Il 10 gennaio 2007, Bush svelò formalmente il “esca-and-switch”, annunciando “l’ondata” di 30,000 soldati aggiuntivi, una missione che sarebbe stata supervisionata da Gates e Petraeus. Bush ha riconosciuto che ci sarebbero state considerevoli perdite di vite umane nell’anno a venire, poiché le truppe statunitensi sarebbero state incaricate di creare sufficiente stabilità affinché le fazioni sciite e sunnite irachene potessero raggiungere un accordo.
Almeno ha capito bene la parte della perdita della vita.
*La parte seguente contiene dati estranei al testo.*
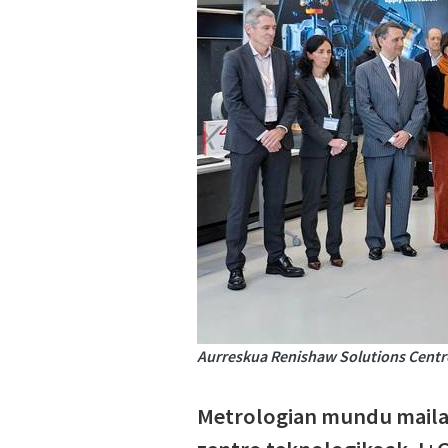
Aurreskua Renishaw Solutions Centre
Metrologian mundu mailak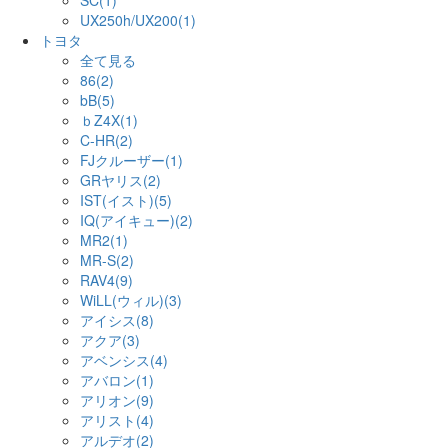
SC(1)
UX250h/UX200(1)
トヨタ
全て見る
86(2)
bB(5)
ｂZ4X(1)
C-HR(2)
FJクルーザー(1)
GRヤリス(2)
IST(イスト)(5)
IQ(アイキュー)(2)
MR2(1)
MR-S(2)
RAV4(9)
WiLL(ウィル)(3)
アイシス(8)
アクア(3)
アベンシス(4)
アバロン(1)
アリオン(9)
アリスト(4)
アルデオ(2)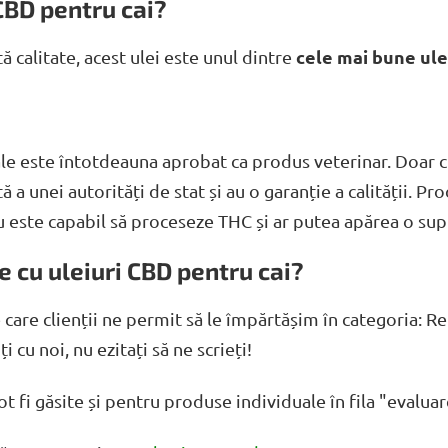
CBD pentru cai?
cele mai bune ule
ă calitate, acest ulei este unul dintre
e este întotdeauna aprobat ca produs veterinar. Doar cu 
a unei autorități de stat și au o garanție a calității. P
u este capabil să proceseze THC și ar putea apărea o su
e cu uleiuri CBD pentru cai?
care clienții ne permit să le împărtășim în categoria: Re
 cu noi, nu ezitați să ne scrieți!
t fi găsite și pentru produse individuale în fila "evaluar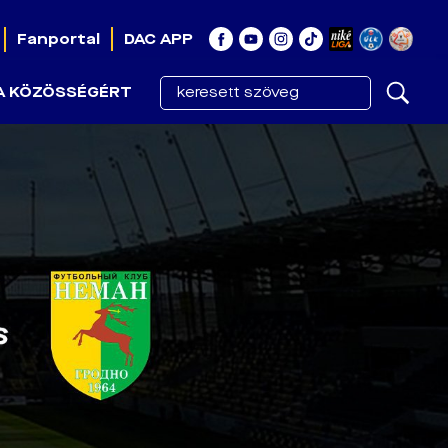
Fanportal
DAC APP
A KÖZÖSSÉGÉRT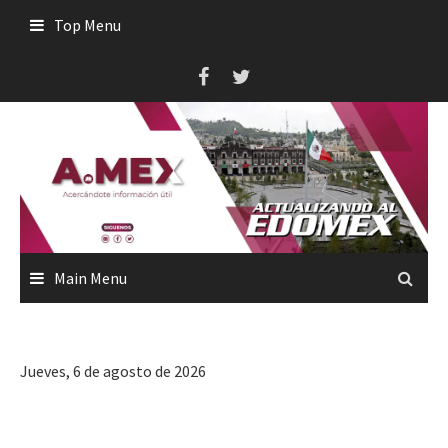
Skip
Top Menu
to
content
Main Menu
Jueves, 6 de agosto de 2026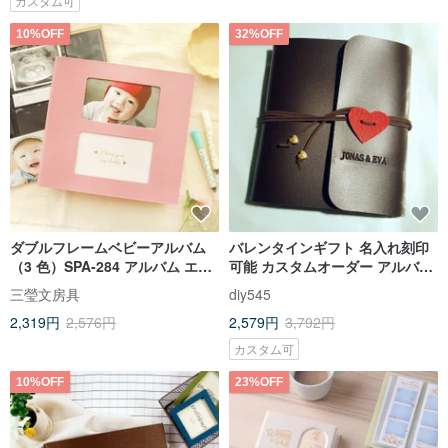
カスタム可
10%OFF
32%OFF
ダブルフレームベビーアルバム
バレンタインギフト 名入れ刻印
（3 色）SPA-284 アルバム エコ
可能 カスタムオーダー アルバム
ー写真 記念アルバム
チェキアルバム レザーストラッ
三瑩文房具
diy545
プ ハート型 ルーズリーフ DIYア
2,319円
2,576円
2,579円
3,792円
ルバム クリエイティブギフト 誕
生日プレゼント カスタムオーダ
カスタム可
ー 記念アルバム
10%OFF
23%OFF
Circa 1,000 soldati americani morirono durante l’“ondata” insieme a molti altri iracheni. Ma Bush, Cheney, Petraeus e Gates evidentemente ritenevano che ciò costasse un piccolo prezzo da pagare per consentire loro di incolpare l’amministrazione successiva per l’inevitabile ritiro dalla fallita guerra di aggressione dell’America.
La mossa ha funzionato particolarmente bene per Gates e Petraeus. Tra gli entusiastici ritagli di stampa dei media mainstream sull’“impennata di successo” e la “finalmente vittoria” in Iraq, Gates è stato acclamato come un nuovo “uomo saggio” e Petraeus è stato il genio militare che ha strappato la vittoria dalle fauci della sconfitta. La loro reputazione era tale che il presidente Obama ha concluso che non aveva altra scelta se non quella di mantenerli, Gates come segretario alla Difesa e Petraeus come massimo generale di Obama in Medio Oriente.
Petraeus ha poi supervisionato l’“ondata” in Afghanistan e ha ottenuto l’incarico di direttore della CIA, dove Petraeus avrebbe svolto un ruolo importante nell’armare i ribelli siriani nel perseguimento di un altro “cambio di regime”, questa volta in Siria.
Anche se il mandato di Petraeus alla CIA si è concluso in disgrazia nel novembre 2012, quando è stata rivelata la sua pericolosa relazione con Paula Broadwell, i suoi numerosi alleati nella potente comunità neoconservatrice di Washington ufficiale lo stanno ora spingendo a scegliere il presidente eletto Trump come l’uomo da ricoprire come Segretario di Stato.
Petraeus è conosciuto come un maestro dell’adulazione, qualcosa che apparentemente può far girare la testa a Trump. Ma il presidente eletto avrebbe dovuto imparare dai tempi in cui presentava “The Celebrity Apprentice” che il contendente vincitore non dovrebbe essere quello più abile nel leccare il capo.
(Ora, con l’intero Medio Oriente in subbuglio, trovo un po’ di sollievo nel questa breve parodia dalla comica Connie Bryan della performance di Petraeus nell’addestramento delle truppe irachene.)
Una versione di questo articolo è stata pubblicata su Consortium News.
Ray McGovern è stato ufficiale dell'esercito e analista della CIA per quasi 30 anni. Ora fa parte del gruppo direttivo dei professionisti veterani dell'intelligence per la sanità mentale. È un collaboratore di Senza speranza: Barack Obama e la politica dell'illusione (AKPress). Può essere raggiunto a: [email protected]. Una versione di questo articolo è apparsa per la prima volta su Consortiumnews.com.